Please reproduce the following lines word for word, leaving out the pictures.

+++ SUPPLIED DATA

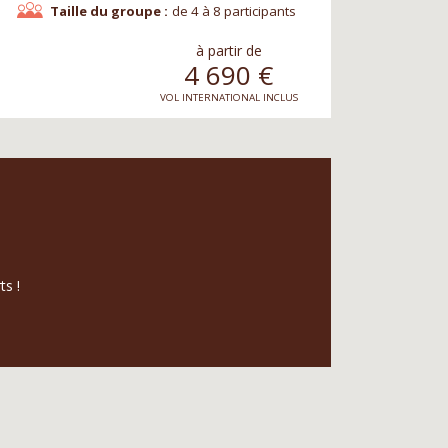
Taille du groupe :
de 4 à 8 participants
à partir de
4 690
€
VOL INTERNATIONAL INCLUS
ts !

++++++

ANSWER FOR THIS EXERCISE:
Taille du groupe :
de 4 à 8 participants
à partir de
4 690
€
VOL INTERNATIONAL INCLUS
ts !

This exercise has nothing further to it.